酷痛少女と無痛少女

キノハタ

第1話

 『偶発性空孔病』という病気がある。


 ネットで検索しても多分出てこない。


 なにせ、世の中で私一人しか感染してない、別名『わたし病』だ。『わたし』の部分には実際の苗字が入ったりする。


 症状はいたってシンプル、、身体のどこかに。


 孔の大きさは数ミクロンから数ミリほど。


 孔が空くと便宜的に言ってるけど、厳密にはその部分が急速に壊死をしてどろどろに解けてしまうらしい。


 間隔はまちまちで、一日に十回空くこともあれば、数週間に一度だけの時もある。


 場所もバラバラ、原因は当然不明。先天性かも後天性かもよくわかってない。


 で、孔が空く場所によるけれど、空いてからはめちゃくちゃ痛い。手元に裁縫針がある人は、それを指に突き刺して、ちょっとぐりぐり回してみたらいい。ちょうどそれくらいの痛さだ。……嘘、やらないでよ、そんなこと。


 そんでまあ、痛いのも当然問題だけど、数ミクロンの孔と言ってもどこに空くかで重大性は馬鹿ほど変わる。


 指先に空いたら、それこそ、針で突き刺したくらいの影響しかないけれど。


 ふくらはぎや、太ももに孔が空くと、場合によっては立ってるだけで激痛がオーケストラを始めたりする。


 他にも身体の臓器や神経に空いた場合は、それはまあ酷いことになる。


 胃に穴が開いたときは、そこから胃液が漏れ出して内臓全体が焼け爛れた。


 腸に孔が空いたときは細菌が身体中に蔓延して、しばらく薬漬けだった。


 肝臓に孔が空いたときは、これがまあ死ぬほど痛い。身体に重要な部位だから、山ほど神経があるそうだ、ほんとに勘弁してほしい。

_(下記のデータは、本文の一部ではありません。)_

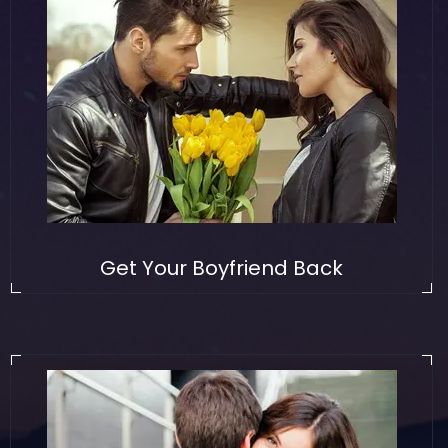
Get Your Boyfriend Back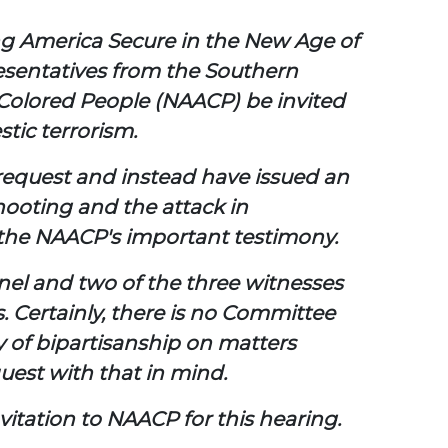
ng America Secure in the New Age of
resentatives from the Southern
Colored People (NAACP) be invited
stic terrorism.
 request and instead have issued an
shooting and the attack in
m the NAACP's important testimony.
panel and two of the three witnesses
 Certainly, there is no Committee
y of bipartisanship on matters
quest with that in mind.
itation to NAACP for this hearing.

 意外ときついのが、神経にダイレクトに孔が空くことで、これがまあ普通に孔が空くのの五千倍は痛い。しかも、しばらく孔が空いた先の方が痺れるような感覚も残ったりする。


 動脈に孔が空くのも結構やばくて、その部分に血が凄い勢いで溜まるから、早めに手術して血抜きしないとその部分がまるごと使い物にならなくなる。これのおかげで、私は救急車直通の非常ベルを持たされてる。

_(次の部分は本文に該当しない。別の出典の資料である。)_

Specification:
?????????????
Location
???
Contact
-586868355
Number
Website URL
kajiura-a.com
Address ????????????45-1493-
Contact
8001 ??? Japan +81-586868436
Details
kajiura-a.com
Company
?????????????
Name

 他はまあ、感覚器に孔が空くのもやばいけど。つーか、今でもやばいけど。


 右目の眼球には三つ孔が空いていて、そっち側の視界は、四割が機能していない。


 左耳は耳管に孔が空いてから、一部の高い音が聞こえなくなっている。


 孔が空く場所は、予測不可、関連性も一切不明。


 心臓や、大動脈、脊髄に孔が空いていないのは、つまるところただの偶然で。


 今、こうして私が息を吸っているのも、結局はただの偶然だ。



 高校二年、秋の十月。


 友達もいない、教室でぼんやり一人。


 右腕の、恐らく、骨の部分に空いた孔の痛みだけを感じながら。


 私は静かに教室の中で、軽く息を吐いていた。



 叫び出してしまいそうになる喉を、必死に、独り、抑えながら。